Some snow up in the mountains. Kind of reminds me of Vancouver. Warm and ocean influenced city with snow capped mountains in the background

The biggest rink is home to men's hockey.

The biggest rink is home to men’s hockey.

Inside our rink.

Inside our rink.

The Iceberg, the arena for Short Track and figure Skating

The Iceberg, the arena for Short Track and figure Skating

LOTS of construction all around the Olympic park

LOTS of construction all around the Olympic park

Weekly Update #15 Volume and Remembrance Day

This past week was a big one for us. With only a few weeks between the end of World Cup 2 and our departure for Asia and the next World Cups, we need to take full advantage of our time at home to put in some big training. And we have. Laps on laps on laps was the theme of the week.

Personally, I always like these types of weeks. It gives lots of time to work on technique while the pace isn’t too quick. I also get to experience one of my favourite feelings in sport. I’m talking about that moment when your lungs are burning and your legs are screaming but somehow you fall into a rhythm and it seems like you could keep going forever. Which you can’t, obviously, but you just keep ticking off the laps and making the coach’s lap times until the set is over. Its an amazing feeling, and an addictive one.

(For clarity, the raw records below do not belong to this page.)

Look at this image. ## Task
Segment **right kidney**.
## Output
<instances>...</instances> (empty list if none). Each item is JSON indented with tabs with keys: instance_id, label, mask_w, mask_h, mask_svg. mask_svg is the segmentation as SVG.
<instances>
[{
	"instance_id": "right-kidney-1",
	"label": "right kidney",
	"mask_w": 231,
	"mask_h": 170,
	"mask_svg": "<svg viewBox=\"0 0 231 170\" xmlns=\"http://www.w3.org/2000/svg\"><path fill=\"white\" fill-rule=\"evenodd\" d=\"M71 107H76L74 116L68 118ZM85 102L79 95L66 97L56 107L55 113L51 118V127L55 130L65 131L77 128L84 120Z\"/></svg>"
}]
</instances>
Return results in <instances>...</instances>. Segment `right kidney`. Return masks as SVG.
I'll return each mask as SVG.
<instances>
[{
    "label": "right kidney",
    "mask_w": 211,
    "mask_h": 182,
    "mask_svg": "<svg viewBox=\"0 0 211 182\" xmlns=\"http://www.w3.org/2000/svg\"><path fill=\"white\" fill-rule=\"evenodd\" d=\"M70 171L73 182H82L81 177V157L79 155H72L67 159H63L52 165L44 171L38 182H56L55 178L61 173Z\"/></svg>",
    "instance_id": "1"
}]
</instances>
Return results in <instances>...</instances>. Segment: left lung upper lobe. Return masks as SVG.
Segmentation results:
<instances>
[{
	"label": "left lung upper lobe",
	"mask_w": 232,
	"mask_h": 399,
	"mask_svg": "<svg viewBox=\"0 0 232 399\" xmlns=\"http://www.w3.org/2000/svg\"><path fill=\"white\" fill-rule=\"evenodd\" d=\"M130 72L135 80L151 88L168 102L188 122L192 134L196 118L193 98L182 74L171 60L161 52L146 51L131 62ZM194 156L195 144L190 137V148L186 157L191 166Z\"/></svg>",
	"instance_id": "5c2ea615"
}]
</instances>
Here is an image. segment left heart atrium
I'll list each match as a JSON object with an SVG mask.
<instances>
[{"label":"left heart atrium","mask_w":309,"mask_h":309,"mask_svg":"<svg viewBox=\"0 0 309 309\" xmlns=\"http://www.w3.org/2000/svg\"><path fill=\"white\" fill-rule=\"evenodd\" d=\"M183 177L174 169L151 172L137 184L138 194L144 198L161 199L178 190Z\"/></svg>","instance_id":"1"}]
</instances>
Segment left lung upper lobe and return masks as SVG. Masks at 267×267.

At the end of the week, following one of those days that I was talking about above, we (the national team) had the fortune of participating in a great event with some future Canadian short track speed skating stars thanks to Samsung Canada and their Hope for Children program. Samsung ran a contest that gave winners the oppourtunity to come out and skate with us for the day. All of the kids were super excited and ready to learn and meet us, and we were pumped to hang out with them and pass on some pointers.

Group shot at the end of a great event!

It was a lot of fun and I even got to get on the microphone and announced a relay race between some skaters, media and special guests. I think I did alright, but only thanks to years of listening to Dany Lemay, short track announcer extraordinaire!

 

I ended the week by attending Montreal’s Remembrance Day service. I have always considered it very important to attend a Remembrance Day ceremony, or at least observe a moment of silence in honour of all those who have put their lives on the line for what we all value so much and so often take for granted. The majority of the years, it seems I have been on the ice for 11am and we have had to observe our moment of silence on the ice. But this year, with the 11th falling on a sunday, our day off, I was able to make it down to the service.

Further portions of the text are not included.